Mr. Dawson was also taking anti-depression medication.
The issue was the cause of death. The county’s chief deputy medical
examiner performed an autopsy on Mr. Dawson and testified at Price’s
trial that he initially thought heart and lung disease could be the cause
of Dawson’s death. After identifying the high level of fentanyl
in Dawson’s system along with the two antidepressants, the medical
examiner concluded the death was from “acute intoxication”
from the medications, with fentanyl being the “primary cause.”
Robert J. Belloto, an expert in pharmacology and toxicology who our law
firm regularly works with, testified on behalf of the defense that Dawson
had lived up to five hours after ingesting the heroin-fentanyl mix and
that it was likely that Dawson died from a heart disorder.

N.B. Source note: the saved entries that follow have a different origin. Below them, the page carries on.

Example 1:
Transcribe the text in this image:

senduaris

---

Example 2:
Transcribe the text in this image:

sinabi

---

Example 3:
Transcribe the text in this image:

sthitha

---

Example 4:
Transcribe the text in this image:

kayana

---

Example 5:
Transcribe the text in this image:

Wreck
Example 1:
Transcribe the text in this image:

The jury acquitted Mr. Price of involuntary manslaughter but found him
guilty of the remaining charges. He was sentenced to 16 years in prison.

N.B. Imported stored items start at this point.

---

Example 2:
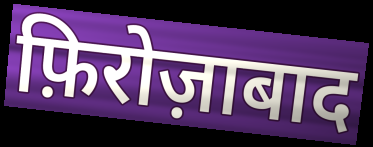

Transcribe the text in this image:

फ़िरोज़ाबाद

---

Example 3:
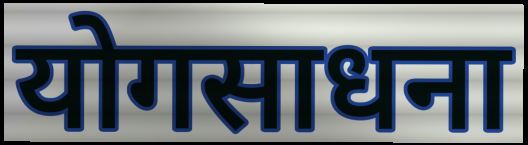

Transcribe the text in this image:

योगसाधना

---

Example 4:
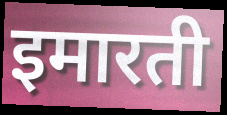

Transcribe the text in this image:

In a unanimous decision, the Ohio Supreme Court rejected Mr. Price’s
argument that the trial court confused the jury with its jury instructions
on “causation”. The Ohio Supreme Court concluded that Mr.

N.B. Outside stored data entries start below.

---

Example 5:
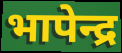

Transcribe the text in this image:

भापेन्द्र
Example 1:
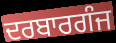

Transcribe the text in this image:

ਦਰਬਾਰਗੰਜ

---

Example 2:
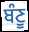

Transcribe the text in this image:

ਬੰਣੂ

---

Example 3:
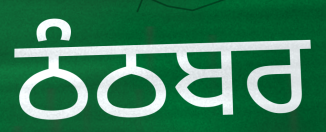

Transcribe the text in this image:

ਠੰਠਬਰ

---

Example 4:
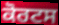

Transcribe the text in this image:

ਕੋਰਟਸ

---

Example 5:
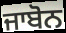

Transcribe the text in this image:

ਜਾਬੋਨ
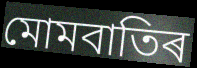
মোমবাতিৰ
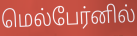
மெல்பேர்னில்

Price could be convicted of the charge only if the state proved the “but
for” requirement: That if Price had not sold the drugs, Dawson would
not have died.
The issue was this: another part of the instruction explained
that other causes are not a defense. The jury instructions stated there “may be one
or more causes of an event, however, if a Defendant’s act, or failure
to act was one cause, then the existence of another cause is not a defense.”.
The Court explained that the trial court instructed the jury that it had
to find Mr. Price’s actions did lead to Dawson’s death. The
Court decided that the trial court did not allow the jury to base a guilty
verdict on a finding that the drugs Price provided to Dawson
“merely contributed to his death.”
—State v. Price (10/20/20) – Ohio S.Ct.